A Sakthivel, chairman of the Apparel Export Promotion Council, welcomed the agreement, but said that there were still apprehensions in the industry about greater benefits being given to competing countries like Pakistan, Bangladesh and Sri Lanka, under the new regime.
 
He said the threshold limit of 12.5 per cent for clothing was satisfactory as India's exports accounted for only around 8.6 per cent of the EU's market share.
 
Textile Export Promotion Council (Texprocil) officials were also of the view that most of the exporters will continue to enjoy preferential access to the EU markets.
 
They pointed out, of the total Indian exports of 4.26 billion euro during 2004, clothing exports accounted for 3.06 billion Euro and textiles 1.21 billion Euro.
 
Countries like Sri Lanka are expected to get increased benefits under a new 'GSP Plus' incentive scheme targeted at especially vulnerable countries that have ratified and effectively implemented key international conventions on sustainable development, labour rights and good governance.
 
The GSP plus scheme proposes to cover around 7,200 products which will enter the EU duty free.
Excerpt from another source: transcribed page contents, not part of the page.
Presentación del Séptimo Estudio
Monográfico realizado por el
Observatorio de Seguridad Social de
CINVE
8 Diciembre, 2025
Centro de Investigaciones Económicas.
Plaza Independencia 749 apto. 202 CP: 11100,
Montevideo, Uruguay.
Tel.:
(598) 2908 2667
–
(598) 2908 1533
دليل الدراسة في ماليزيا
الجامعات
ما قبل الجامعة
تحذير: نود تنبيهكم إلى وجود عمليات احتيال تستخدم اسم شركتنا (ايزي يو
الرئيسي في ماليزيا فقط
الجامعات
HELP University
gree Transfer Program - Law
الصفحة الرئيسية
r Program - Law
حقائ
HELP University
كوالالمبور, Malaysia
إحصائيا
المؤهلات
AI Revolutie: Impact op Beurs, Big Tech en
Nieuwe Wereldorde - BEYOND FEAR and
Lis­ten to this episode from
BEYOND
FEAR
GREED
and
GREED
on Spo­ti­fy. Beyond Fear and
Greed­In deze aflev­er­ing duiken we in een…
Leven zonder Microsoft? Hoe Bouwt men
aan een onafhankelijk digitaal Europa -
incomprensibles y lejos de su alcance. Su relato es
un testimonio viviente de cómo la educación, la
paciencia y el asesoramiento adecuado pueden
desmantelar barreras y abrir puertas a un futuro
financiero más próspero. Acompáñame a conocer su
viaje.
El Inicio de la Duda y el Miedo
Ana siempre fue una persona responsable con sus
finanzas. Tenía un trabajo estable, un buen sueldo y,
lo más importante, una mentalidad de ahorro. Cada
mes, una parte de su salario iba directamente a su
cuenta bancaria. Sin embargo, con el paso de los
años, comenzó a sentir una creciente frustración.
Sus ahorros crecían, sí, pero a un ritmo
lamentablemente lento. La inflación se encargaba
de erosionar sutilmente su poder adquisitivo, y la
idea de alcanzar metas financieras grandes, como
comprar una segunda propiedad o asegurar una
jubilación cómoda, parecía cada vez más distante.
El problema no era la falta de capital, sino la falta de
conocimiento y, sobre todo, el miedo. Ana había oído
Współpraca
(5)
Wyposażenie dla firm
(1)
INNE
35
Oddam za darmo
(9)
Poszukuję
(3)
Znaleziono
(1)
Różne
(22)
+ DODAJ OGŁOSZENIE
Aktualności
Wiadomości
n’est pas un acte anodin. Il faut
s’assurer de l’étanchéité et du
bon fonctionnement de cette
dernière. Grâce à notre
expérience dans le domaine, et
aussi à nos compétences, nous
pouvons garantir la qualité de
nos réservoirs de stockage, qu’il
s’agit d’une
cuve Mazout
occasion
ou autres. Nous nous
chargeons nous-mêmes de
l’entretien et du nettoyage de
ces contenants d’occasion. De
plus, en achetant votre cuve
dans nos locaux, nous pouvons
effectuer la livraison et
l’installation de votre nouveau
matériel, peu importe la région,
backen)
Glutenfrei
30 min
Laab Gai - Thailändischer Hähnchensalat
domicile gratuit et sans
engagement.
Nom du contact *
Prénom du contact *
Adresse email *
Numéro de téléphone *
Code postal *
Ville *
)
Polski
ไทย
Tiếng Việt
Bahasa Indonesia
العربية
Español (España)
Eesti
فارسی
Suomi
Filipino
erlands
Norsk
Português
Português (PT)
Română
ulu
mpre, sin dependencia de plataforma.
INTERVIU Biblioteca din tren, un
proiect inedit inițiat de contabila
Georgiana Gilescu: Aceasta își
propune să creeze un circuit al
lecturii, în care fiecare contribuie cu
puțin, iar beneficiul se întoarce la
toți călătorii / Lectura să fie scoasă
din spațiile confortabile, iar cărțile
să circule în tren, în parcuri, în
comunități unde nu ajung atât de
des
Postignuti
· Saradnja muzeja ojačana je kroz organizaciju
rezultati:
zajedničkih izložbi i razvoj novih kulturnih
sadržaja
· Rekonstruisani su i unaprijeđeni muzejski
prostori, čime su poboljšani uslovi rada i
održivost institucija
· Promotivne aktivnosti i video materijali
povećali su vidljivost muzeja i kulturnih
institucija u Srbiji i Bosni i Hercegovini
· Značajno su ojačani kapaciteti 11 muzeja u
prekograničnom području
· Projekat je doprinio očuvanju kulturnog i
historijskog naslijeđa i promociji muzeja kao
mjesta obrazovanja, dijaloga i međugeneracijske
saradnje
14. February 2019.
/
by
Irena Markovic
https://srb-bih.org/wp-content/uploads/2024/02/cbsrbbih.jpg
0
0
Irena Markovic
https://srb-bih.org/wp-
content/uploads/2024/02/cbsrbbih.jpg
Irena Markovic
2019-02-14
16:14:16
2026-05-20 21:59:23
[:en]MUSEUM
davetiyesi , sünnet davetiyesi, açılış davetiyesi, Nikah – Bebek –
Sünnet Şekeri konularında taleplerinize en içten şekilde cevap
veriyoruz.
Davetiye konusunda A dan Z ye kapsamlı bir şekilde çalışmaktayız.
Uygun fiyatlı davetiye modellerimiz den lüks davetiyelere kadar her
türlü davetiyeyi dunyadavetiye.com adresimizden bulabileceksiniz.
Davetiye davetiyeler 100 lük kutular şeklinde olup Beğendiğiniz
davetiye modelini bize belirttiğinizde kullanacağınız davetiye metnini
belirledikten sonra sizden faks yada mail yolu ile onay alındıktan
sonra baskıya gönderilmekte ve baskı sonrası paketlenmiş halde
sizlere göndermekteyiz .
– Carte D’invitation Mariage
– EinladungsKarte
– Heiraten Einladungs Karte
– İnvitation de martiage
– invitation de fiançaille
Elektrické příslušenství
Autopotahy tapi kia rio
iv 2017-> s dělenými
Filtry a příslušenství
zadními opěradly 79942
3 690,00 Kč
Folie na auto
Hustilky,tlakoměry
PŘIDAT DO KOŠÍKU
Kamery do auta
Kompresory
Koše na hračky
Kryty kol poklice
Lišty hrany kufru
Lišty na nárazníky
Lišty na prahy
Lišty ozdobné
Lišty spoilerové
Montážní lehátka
The GSP Plus incentive scheme will be fast-tracked to enter into force on a provisional basis on 1 July 2005.
 
Commission sources said that the coverage of new GSP would be extended to 300 additional products mostly in the agriculture and fishery sectors. The new regime, would remain unchanged until the end of 2008, after which it would be reviewed.
 
Through its Generalised System of Preferences, the European Union extends preferential access to its markets to developing countries.
 
The current GSP, in place since 1995, applies to imports from developing countries that pay duty on entering the EU market and that are not already duty-free under Most Favoured Nation agreements.
 
In 2003, EU imports under GSP totalled €52 billion. Under the EU GSP between 1999-2003 developing countries share in total EU imports grew from 33 to 40 per cent.